В романе о бюргере с нечистой совестью и об его не приспособленном к жизни сыне Томас Манн рассказал о себе и тем самым независимо от своих намерений выступил в роли воспитателя. Ведь показав упадок и разложение бюргерства, он в то же время собственным созидательным актом показал и пример сопротивления стихии упадка. И уже в этом нравственная сила «Будденброков», уже этим они откликаются на «нужды человека». В дальнейшем творчестве их автора, исключая разве «Тонио Крегера», внешний автобиографический материал будет занимать гораздо меньше места, чем в его первом романе. Своим героям — принцу Клаусу-Генриху, Феликсу Крулю, Ашенбаху, Гёте, Иосифу — он будет отдавать главным образом собственные размышления и чувства. Но автобиографическим писателем Томас Манн останется навсегда. И так как исповедь неразрывно связана с этикой, то можно сказать, что «Будденброки» были тем первым шагом, который определяет направление всего пути. Направление оказалось этическим.
Но когда Томас Манн проводил свои рабочие часы в палестринском каменном зале, этот будущий путь был ему еще далеко не ясен. И позднее, когда он с досадой сказал, что занят скучной бюргерской материей, которая литературна только тем, что дело там идет об упадке, это был не вульгарный снобизм, а отголосок сильных сомнений в пригодности для искусства того, что леверкюновский черт назвал «добродетельной правдой». «Твое, друг мой, почтительное отношение к объективному, к так называемой правде, и наплевательское к субъективному, к чистому переживанию, — искушает больного композитора олицетворяющий его собственные мысли черт, — это, право же, мещанская тенденция, которую нужно преодолеть».
Искушения Леверкюна тоже автобиографичны. Дитя уходившей и уходившей в муках эпохи, Томас Манн сомневался в пригодности для искусства материала ее печальной действительности, больше того, он сомневался в дозволенности искусства в такую эпоху вообще. Причина этих сомнений нравственная. Это в старости он назовет искусство великим разрушителем ненависти и глупости, а сейчас, в двадцать два года, он видел в искусстве только игру и спрашивал себя, можно ли, нравственно ли играть человеческими страданиями. «Допустимо, — говорит черт, — только нефиктивное, неигровое, непросветленное выражение страдания в его реальный момент». Но в таком случае, возражает черту Леверкюн, искусство может играть формами, из которых ушла жизнь. «Знаю, знаю, — отвечает черт. — Пародия.
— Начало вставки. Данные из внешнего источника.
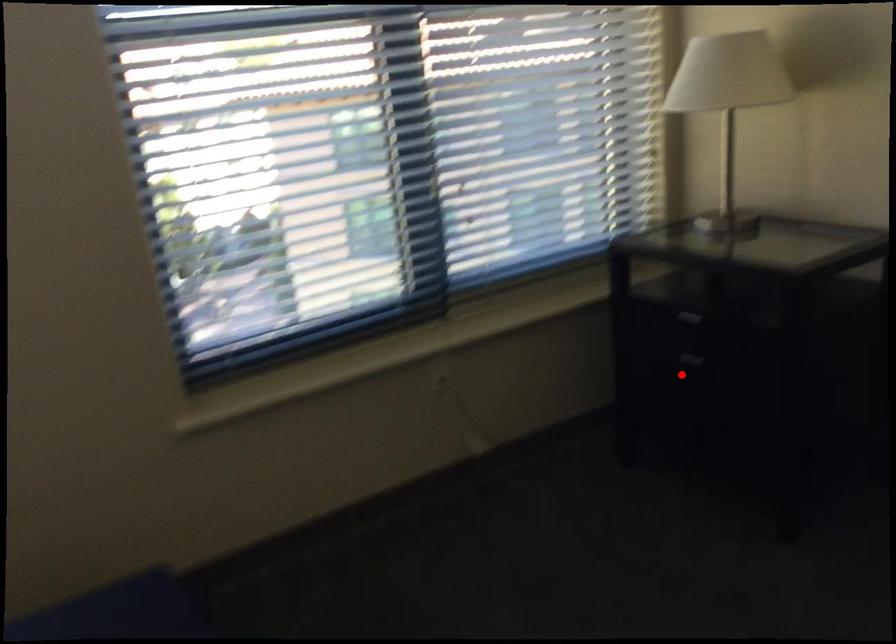
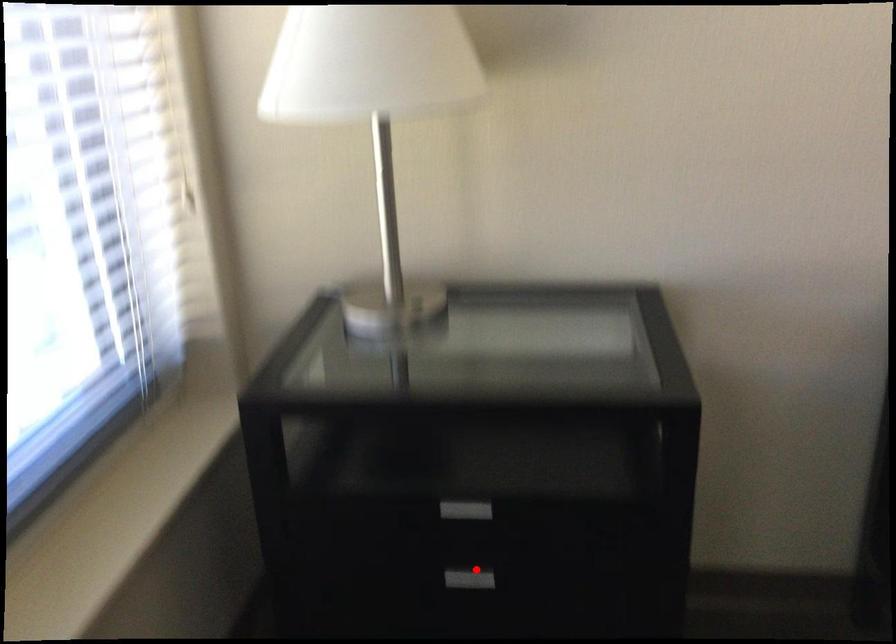
I am providing you with two images of the same scene from different viewpoints. A red point is marked on the first image and another point is marked on the second image. Is the marked point in image1 the same physical position as the marked point in image2?

Yes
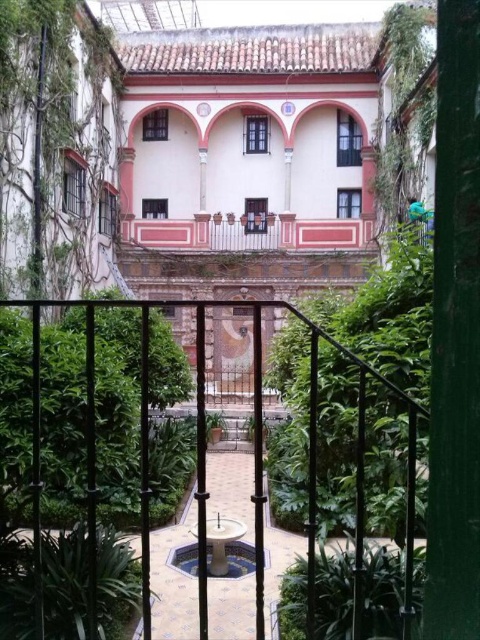
Is black metal fence at center positioned behind green leafy plant at lower left?

No.

Is black metal fence at center above green leafy plant at lower left?

Yes, black metal fence at center is above green leafy plant at lower left.

Who is more distant from viewer, [197,432] or [101,605]?

Point [101,605]

Find the location of a particular element. black metal fence at center is located at coordinates (314, 477).

Can you confirm if green leafy plant at lower left is taller than green leafy plant at center?

Incorrect, green leafy plant at lower left's height is not larger of green leafy plant at center's.

Does point (110, 529) come behind point (291, 593)?

Yes, it is.

Where is `green leafy plant at lower left`? This screenshot has height=640, width=480. green leafy plant at lower left is located at coordinates (64, 582).

Which is below, black metal fence at center or green leafy plant at center?

green leafy plant at center is lower down.

Which is behind, point (34, 403) or point (369, 600)?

Она могла бы быть веселой, когда бы не была так печальна в своем аристократическом нигилизме. Сулят ли тебе величие и счастье такие уловки?» Пародии, как мы знаем, Томас Манн уже успел отдать дань — в «Книге с картинками». Нет, от игры с омертвевшими формами он не ждал «величия» и «счастья», он не принимал этой игры всерьез и счел подходящим для нее местом семейный альбом.
От многих леверкюновских сомнений Томас Манн избавился только под конец жизни. Но инстинкт художника, который всегда был сильнее их, подсказал ему уже тогда, в Италии, что объектом его «игры» должны стать он сам, Томас Манн, и его собственная история. Поэтому со временем он и ощутил свое «я» как миссию, а свое бытие — как представительство, возлагающее на него этические обязательства перед теми, кого он представляет, — перед бюргерством, поскольку он бюргер, перед Германией, поскольку он немец. И этим его путь, начавшийся «Будденброками», отличался от пути Адриана Леверкюна.
Сотрудник редакции
На первой странице черновой рукописи первого своего романа автор поставил дату — «Конец октября 1897 г.». Примерно в это же время братья вернулись на зимнюю квартиру в Рим. Где начал Томас Манн «Будденброков»: еще в Палестрине, то есть за несколько дней до отъезда, так что к моменту его могла накопиться лишь тоненькая стопка исписанных листков, или уже в Риме? На этот счет есть два свидетельства автора. Первое, 1906 года, приводилось по другому поводу выше: «Когда я начинал писать «Будденброков», я жил в Риме...» Второе, 1930 года, как будто противоречит ему: «Еще в Палестрине, после усердной подготовительной работы я начал писать «Будденброков»... продолжал начатое повествование на виа Toppe Арджентина...» Нам кажется, что противоречия тут на самом деле нет, это второе свидетельство просто точнее. Томас Манн написал первые страницы в Палестрине, но их было, естественно, очень мало, и по-настоящему он погрузился в писание, в «стихию эпоса», в Риме, который поэтому и вспоминался ему как истинное место рождения книги.